EXERCISE BRIEF
Beginning with the line that holds "Annotated regions visible in this slice (semi-automatic" in the data below, give again every line through the one that holds "Annotated regions visible in this slice (outlined", exactly as written.

START SOURCE INFORMATION

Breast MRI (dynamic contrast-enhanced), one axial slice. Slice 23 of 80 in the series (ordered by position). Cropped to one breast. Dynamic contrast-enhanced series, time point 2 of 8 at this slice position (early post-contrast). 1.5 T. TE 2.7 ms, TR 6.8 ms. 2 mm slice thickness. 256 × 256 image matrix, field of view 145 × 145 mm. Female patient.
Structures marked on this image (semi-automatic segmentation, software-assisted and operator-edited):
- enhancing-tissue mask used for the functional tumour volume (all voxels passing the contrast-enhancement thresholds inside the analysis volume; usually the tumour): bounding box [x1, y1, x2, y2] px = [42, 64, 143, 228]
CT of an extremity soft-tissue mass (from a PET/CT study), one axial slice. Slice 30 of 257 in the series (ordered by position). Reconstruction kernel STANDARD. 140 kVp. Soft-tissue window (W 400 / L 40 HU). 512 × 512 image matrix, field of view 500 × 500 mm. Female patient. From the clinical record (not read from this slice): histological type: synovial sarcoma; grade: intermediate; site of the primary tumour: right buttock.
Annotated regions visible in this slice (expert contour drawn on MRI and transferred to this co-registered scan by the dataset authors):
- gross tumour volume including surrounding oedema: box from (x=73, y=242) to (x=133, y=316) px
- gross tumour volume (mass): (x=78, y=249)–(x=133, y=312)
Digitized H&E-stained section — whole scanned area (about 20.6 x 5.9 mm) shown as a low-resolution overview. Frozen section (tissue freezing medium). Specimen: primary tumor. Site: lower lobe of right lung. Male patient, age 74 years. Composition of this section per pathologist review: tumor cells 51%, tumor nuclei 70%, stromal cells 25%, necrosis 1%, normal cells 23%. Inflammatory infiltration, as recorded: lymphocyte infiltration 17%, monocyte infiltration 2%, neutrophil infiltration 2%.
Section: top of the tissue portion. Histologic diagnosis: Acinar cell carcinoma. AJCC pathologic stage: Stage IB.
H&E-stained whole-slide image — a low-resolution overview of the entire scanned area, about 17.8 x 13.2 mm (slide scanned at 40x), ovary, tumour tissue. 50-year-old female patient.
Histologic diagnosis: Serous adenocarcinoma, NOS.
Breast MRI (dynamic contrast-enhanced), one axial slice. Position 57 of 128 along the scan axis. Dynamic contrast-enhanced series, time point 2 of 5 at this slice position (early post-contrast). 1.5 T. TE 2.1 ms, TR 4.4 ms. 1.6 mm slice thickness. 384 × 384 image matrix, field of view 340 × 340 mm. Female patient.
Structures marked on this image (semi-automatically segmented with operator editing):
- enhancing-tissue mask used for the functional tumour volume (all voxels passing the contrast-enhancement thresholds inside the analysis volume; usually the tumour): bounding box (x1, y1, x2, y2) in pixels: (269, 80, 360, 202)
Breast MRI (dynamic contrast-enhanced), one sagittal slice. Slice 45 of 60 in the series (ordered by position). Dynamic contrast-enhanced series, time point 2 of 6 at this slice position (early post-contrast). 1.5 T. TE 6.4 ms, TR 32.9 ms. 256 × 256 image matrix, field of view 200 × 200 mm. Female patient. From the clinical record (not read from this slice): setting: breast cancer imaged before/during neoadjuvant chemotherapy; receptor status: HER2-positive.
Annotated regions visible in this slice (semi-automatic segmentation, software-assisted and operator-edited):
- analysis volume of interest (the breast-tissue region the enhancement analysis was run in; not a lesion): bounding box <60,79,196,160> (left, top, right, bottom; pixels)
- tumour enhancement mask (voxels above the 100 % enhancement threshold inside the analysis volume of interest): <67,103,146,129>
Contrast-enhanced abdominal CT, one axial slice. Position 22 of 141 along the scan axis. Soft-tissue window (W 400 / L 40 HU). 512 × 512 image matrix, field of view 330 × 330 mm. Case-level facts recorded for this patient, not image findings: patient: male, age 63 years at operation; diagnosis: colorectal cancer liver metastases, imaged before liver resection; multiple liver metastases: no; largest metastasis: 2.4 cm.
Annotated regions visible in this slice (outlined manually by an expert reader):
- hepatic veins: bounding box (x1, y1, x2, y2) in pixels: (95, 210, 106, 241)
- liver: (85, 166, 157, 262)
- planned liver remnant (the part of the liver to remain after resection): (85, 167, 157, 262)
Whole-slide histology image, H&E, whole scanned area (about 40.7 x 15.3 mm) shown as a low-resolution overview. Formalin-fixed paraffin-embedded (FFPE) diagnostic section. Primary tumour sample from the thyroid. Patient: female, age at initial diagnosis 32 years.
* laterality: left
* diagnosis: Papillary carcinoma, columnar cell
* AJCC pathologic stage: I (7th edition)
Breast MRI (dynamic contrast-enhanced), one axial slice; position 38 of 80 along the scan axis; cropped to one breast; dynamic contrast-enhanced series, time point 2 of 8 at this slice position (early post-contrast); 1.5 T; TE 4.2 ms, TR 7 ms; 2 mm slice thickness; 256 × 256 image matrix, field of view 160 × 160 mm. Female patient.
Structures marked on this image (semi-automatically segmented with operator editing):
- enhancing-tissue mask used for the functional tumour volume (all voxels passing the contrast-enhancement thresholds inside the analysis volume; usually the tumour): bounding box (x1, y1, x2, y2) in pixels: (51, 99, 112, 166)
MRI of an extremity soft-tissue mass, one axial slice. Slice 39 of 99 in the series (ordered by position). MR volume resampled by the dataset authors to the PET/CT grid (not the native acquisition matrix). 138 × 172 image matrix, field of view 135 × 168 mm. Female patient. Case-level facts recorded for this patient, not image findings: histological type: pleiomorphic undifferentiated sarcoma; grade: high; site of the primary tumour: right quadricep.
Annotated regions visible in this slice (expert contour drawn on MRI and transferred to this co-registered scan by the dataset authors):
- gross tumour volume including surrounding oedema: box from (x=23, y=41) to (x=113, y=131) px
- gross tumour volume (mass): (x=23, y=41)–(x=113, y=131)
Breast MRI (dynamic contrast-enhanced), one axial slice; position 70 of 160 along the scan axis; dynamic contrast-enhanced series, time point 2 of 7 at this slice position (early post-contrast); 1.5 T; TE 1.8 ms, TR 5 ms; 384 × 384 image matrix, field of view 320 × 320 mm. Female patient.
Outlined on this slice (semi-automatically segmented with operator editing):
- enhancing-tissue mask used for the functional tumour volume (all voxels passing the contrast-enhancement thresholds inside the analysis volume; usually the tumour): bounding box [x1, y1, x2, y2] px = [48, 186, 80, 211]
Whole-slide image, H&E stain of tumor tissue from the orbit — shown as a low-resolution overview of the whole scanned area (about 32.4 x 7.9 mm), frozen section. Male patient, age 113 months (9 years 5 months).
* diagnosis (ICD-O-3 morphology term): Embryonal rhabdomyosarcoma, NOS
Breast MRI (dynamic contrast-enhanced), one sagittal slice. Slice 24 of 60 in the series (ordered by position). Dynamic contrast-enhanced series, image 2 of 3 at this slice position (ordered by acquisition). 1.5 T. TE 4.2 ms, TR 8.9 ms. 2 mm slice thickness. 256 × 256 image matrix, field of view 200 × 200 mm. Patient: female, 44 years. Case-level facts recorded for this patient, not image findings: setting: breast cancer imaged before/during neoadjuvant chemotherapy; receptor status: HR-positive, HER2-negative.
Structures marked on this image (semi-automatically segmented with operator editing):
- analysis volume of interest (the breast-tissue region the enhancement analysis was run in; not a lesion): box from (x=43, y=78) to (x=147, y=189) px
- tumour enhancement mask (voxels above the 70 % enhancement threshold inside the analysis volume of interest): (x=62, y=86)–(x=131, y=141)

END SOURCE INFORMATION

THE ANSWER
Annotated regions visible in this slice (semi-automatic segmentation, software-assisted and operator-edited):
- analysis volume of interest (the breast-tissue region the enhancement analysis was run in; not a lesion): bounding box <60,79,196,160> (left, top, right, bottom; pixels)
- tumour enhancement mask (voxels above the 100 % enhancement threshold inside the analysis volume of interest): <67,103,146,129>
Contrast-enhanced abdominal CT, one axial slice. Position 22 of 141 along the scan axis. Soft-tissue window (W 400 / L 40 HU). 512 × 512 image matrix, field of view 330 × 330 mm. Case-level facts recorded for this patient, not image findings: patient: male, age 63 years at operation; diagnosis: colorectal cancer liver metastases, imaged before liver resection; multiple liver metastases: no; largest metastasis: 2.4 cm.
Annotated regions visible in this slice (outlined manually by an expert reader):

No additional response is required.